The coalition’s flagship benefit cap has nothing to do with getting people back to work, she maintains. “It’s populist. It’s a headline. Just look at the evidence. You’ve got first the overall universal benefit cap, then you’ve got a 1% welfare cap, and then you’ve got the big macro welfare cap. So they’ve found something, a message that works in polling, it’s called a benefit cap. And then they’ve invented policy around it three times.”
This government policy reveals two fundamental problems. First, the subordination of policy to short-term public relations objectives, where unworkable and unethical policies are pursued to mollify popular prejudices irrespective of the financial or human costs. And second, the competition between all three main party leaders to mollify the same set of popular prejudices.

And this reveals Nick Clegg’s main failing as Liberal Democrat party leader: his fallacious belief that most voters basically agree with one another, therefore that the party’s strategy should be to compete with the Conservatives and Labour for this imaginary ‘centre ground’.

But there is no such thing as the ‘centre ground’, no opinion that “most people think”, no mass in the middle you can mollify to win power. Yes, every poll result shows an average, but an average is not necessarily normal or typical. As Brian of Nazareth famously declared, “You’re all individuals!” Every Liberal should know that.

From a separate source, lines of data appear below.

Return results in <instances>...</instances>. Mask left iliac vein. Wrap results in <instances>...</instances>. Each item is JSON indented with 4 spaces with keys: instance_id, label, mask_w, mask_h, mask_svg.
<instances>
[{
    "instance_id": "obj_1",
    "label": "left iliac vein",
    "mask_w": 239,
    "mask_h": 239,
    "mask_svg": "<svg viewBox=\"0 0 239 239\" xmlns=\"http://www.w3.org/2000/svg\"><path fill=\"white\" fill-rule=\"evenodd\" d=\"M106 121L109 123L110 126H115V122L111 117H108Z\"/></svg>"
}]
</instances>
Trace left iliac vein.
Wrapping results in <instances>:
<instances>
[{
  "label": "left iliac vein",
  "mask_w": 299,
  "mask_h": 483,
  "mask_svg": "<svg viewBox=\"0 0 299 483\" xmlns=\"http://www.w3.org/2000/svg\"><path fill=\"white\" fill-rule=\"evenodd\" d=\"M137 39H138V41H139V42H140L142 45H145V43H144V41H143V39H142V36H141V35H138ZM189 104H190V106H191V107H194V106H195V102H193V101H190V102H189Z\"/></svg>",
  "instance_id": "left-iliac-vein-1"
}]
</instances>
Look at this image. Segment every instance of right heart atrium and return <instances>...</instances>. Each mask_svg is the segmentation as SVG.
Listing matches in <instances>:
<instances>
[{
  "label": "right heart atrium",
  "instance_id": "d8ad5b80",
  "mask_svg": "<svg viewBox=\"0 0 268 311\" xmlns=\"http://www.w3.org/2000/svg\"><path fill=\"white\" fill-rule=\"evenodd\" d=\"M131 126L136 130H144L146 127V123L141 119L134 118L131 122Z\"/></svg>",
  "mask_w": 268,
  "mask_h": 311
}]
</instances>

To understand why Clegg’s belief in the ‘centre ground’ is so utterly, catastrophically wrong, it is worth studying the Cultural Dynamics system of mapping of people’s different values. Basically, people divide into three broad categories: ‘Settler’, ‘Prospector’ and ‘Pioneer’, each sub-divided into four ‘values modes’, 12 in all. Take the test here to see where you fit.

The Liberal Democrat heartland is among ‘Pioneers’, and in good times expands into ‘Prospector’ territory. Support is negligible among ‘Settlers’, even when the party’s poll ratings are high. The voters who are nervous about immigration are concentrated in the ‘Settler’ group and never vote Liberal Democrat anyway, so why on earth does Clegg imagine he has to mollify such people when he has no chance whatever of winning their support? It can only be because he imagines that the electorate is essentially homogeneous, hence his repeated references to the ‘centre ground’. It cannot be overstated what a disastrous illusion that is. It explains why Clegg is alienating the party’s natural base while predictably failing to encroach on UKIP’s territory, hence Liberal Democrat poll ratings remain stuck at 10%.

Despite Sarah Teather’s warnings, the party will probably have to learn the hard way why Clegg’s ‘centre ground’ strategy is so disastrous. Even then, will there be enough party activists left after 2015 to rebuild support among ‘Pioneers’?

Postscript: In a blog post for the Centre for European Reform titled Don’t let England’s poujadists kill London’s golden goose, Simon Tilford argues why pandering to anti-immigrant sentiment is wrong. Since anti-immigrant sentiment is concentrated among older people who never vote Liberal Democrat anyway, the Liberal Democrats have nothing to lose by attacking their ignorance and bigotry.

1 comment:

  1. An excellent article - and I speak as a paid up member of the Labour party.

    Please sort your (parliamentary) party out pronto.